## TEXTAUSZUG
Berliner KI-Forscher Markl: „Daten sind nicht das neue Öl“
Volker Markl leitet das Berliner Kompetenzzentrum für Künstliche Intelligenz. Im Interview erklärt er, was Europa dabei vom Profifußball lernen kann.
Europa hat große Ambitionen bei der Förderung von Künstlicher Intelligenz. Was sind ihre Erwartungen an die KI-Politik?
Markl: Wir müssen in Europa auf drei Feldern vorankommen. Das ist zum einen Forschung im Bereich Big Data Management und Machine Learning. Zum Zweiten die Ausbildung in diesem Bereich und drittens benötigen wir Innovationen in der Breite. Bei der Forschung müssen wir durch eine Konzentration auf die wesentlichen Zentren Innovationsökosysteme schaffen.
Was stellen Sie sich da vor?
In Deutschland machen wir das im Bereich der Grundlagenforschung durch die KI-Kompetenzzentren und die Stärkung des DFKI bei der angewandten Forschung schon ganz gut. Solch eine Vernetzung wäre auch in Europa wünschenswert, um attraktive Standorte mit kritischer Masse und Schlagkraft zu schaffen. Wir müssen die Kompetenz ballen. Das ist wie beim Fußball, da wollen die besten Leute auch mit Messi oder Lewandowski spielen.
Kann das mit neuen Forschernetzwerken wie CLAIRE und ELLIS gelingen?

## DEINE AUFGABE
Nimm das Interview mit Volker Markl zur KI-Politik nach der letzten Frage wieder auf und führe es weiter. Die Daten im Anschluss sind eigenständiges Material und gehören nicht zum Interview.

## DATEN
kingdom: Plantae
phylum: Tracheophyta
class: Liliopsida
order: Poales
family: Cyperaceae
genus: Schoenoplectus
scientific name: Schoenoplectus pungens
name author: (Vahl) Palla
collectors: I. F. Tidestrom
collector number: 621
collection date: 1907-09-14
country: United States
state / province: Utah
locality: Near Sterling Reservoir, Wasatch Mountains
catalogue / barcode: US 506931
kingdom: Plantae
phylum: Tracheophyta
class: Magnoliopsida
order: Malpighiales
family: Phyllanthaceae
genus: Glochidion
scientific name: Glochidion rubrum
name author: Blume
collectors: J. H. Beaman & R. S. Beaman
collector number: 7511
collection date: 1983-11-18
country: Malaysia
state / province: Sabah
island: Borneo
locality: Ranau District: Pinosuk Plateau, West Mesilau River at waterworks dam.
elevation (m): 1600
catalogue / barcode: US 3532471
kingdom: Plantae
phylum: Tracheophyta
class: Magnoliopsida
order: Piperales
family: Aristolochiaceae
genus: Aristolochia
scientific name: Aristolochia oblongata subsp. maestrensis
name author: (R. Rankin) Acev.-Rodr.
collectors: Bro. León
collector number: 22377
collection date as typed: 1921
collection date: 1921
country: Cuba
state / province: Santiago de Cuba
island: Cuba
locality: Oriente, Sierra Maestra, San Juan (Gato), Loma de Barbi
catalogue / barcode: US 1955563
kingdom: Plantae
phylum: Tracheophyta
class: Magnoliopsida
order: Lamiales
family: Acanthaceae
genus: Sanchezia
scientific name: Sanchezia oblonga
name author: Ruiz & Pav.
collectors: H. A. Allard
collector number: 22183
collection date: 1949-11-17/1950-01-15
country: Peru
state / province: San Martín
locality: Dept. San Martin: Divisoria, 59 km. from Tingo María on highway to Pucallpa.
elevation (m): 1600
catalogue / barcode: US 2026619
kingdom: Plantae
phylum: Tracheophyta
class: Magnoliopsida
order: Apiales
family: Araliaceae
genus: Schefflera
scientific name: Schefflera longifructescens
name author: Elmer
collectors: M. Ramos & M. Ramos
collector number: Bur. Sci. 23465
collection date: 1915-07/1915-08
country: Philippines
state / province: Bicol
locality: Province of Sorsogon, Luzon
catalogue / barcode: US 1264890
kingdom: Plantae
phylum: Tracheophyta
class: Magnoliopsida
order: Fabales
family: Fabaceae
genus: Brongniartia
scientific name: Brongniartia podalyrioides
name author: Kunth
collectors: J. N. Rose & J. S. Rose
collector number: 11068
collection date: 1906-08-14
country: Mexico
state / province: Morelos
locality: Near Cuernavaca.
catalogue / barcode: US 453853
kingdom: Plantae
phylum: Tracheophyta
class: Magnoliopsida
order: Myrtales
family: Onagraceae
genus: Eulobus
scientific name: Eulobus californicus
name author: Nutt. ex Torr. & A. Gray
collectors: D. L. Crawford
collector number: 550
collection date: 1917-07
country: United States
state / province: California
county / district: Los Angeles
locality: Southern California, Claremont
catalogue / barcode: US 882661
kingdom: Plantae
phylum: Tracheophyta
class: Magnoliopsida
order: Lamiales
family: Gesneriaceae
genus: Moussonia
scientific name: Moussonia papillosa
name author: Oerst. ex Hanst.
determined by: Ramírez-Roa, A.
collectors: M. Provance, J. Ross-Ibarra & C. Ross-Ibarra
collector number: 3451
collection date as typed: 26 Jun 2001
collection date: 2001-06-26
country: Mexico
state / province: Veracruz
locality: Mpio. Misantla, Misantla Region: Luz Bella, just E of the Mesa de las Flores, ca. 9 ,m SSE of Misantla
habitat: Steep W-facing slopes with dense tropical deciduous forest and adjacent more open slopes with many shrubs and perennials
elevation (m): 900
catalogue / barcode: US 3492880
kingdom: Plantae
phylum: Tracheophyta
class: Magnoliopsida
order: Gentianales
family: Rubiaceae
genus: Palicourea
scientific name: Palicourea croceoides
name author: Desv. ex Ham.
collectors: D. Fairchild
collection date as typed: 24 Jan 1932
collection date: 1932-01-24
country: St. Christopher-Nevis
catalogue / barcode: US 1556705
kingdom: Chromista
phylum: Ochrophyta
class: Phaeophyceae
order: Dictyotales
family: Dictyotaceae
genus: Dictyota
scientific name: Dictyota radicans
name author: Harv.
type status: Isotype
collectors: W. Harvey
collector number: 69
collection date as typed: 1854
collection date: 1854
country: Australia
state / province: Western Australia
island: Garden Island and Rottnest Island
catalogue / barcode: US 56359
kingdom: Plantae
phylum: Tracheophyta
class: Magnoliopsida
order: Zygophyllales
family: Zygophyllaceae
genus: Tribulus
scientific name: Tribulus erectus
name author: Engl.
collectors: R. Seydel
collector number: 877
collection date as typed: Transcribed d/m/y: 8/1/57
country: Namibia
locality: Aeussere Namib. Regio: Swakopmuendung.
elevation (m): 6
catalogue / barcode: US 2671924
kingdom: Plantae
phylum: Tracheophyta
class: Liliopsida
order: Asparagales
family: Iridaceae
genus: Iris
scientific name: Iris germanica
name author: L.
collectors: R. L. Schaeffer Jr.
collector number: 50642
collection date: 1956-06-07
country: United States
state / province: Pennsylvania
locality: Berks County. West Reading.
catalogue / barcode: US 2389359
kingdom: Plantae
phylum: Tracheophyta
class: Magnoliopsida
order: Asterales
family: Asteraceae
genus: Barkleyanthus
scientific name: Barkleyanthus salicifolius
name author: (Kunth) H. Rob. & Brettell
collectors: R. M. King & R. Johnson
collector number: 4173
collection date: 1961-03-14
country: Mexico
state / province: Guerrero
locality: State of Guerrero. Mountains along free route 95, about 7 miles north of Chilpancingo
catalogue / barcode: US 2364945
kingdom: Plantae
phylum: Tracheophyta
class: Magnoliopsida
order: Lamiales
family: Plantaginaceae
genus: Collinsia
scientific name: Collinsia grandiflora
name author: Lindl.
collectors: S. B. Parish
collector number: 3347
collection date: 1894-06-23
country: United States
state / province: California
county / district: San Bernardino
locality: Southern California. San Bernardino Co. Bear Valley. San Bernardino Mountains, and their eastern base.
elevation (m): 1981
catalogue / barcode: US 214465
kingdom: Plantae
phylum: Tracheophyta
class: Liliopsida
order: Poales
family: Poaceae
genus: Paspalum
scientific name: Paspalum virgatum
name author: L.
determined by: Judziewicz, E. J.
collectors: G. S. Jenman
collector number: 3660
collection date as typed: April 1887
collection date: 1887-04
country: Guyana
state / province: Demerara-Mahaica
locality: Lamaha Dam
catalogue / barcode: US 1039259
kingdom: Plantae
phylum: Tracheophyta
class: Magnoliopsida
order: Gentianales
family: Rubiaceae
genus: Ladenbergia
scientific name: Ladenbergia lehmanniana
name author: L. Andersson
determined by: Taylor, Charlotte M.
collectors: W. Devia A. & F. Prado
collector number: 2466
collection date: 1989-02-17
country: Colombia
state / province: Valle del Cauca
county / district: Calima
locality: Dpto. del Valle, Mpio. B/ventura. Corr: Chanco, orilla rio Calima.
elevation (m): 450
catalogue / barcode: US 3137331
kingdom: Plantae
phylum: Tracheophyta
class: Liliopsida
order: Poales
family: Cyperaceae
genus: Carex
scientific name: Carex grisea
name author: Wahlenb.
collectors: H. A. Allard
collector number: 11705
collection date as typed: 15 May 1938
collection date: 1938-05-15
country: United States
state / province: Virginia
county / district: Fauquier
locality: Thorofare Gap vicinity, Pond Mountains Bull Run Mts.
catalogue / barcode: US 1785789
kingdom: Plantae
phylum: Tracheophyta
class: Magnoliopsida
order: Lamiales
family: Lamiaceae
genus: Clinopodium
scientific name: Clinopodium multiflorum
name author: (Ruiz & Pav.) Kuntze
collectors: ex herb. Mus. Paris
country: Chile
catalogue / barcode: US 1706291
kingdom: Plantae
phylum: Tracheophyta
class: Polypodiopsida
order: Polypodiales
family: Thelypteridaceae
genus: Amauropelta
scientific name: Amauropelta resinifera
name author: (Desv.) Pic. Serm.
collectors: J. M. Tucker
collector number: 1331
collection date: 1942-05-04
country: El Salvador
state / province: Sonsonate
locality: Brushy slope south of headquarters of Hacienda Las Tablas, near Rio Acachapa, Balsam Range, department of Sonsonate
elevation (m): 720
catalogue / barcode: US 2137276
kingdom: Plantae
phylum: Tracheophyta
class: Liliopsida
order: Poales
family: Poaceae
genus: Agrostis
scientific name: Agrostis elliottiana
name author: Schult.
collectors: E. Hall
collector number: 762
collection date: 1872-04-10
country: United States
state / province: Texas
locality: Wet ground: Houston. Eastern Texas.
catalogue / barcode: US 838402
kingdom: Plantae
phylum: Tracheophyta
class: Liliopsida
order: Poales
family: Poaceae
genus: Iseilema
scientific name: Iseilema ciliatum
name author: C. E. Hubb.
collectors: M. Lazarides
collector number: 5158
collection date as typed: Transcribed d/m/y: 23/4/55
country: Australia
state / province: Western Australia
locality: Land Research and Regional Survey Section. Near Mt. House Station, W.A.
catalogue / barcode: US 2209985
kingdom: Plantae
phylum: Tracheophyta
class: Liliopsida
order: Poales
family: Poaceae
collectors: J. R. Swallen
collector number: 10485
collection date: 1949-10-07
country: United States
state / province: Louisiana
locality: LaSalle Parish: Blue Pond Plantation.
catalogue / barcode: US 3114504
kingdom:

## ENDERGEBNIS
Das sind gute Initiativen, was mir da noch fehlt ist die Komponente des Big Data Managements, die man noch stärker in diese Netze einbringen muss. CLAIRE und ELLIS kommen ja aus der klassischen KI-Forschung, da muss die Datenseite etwas mehr berücksichtigt werden, aber ich denke das passiert auch.
Ihr zweiter Punkt war die Ausbildung, wie sollte die verbessert werden?
Informatik und der algorithmische Umgang mit Daten müssen als Fach an Schulen und Universitäten eingeführt oder gestärkt werden. Man kann nicht früh genug damit anfangen, im angelsächsischen Raum werden schon an der Grundschule Grundlagen der Datenkompetenz vermittelt. Das andere ist, dass man später den Umgang mit Daten nicht nur in der Theorie sondern an konkreten Beispielen vermittelt. Da gibt es auch in den USA beispielsweise an der Uni Berkeley Ansätze, wo Schüler und Studenten Datenprogrammierung lernen und zwar in allen Fächern, auch in den Geisteswissenschaften. Einen solchen Kurs haben wir an der TU Berlin wohl erstmals in Deutschland adaptiert.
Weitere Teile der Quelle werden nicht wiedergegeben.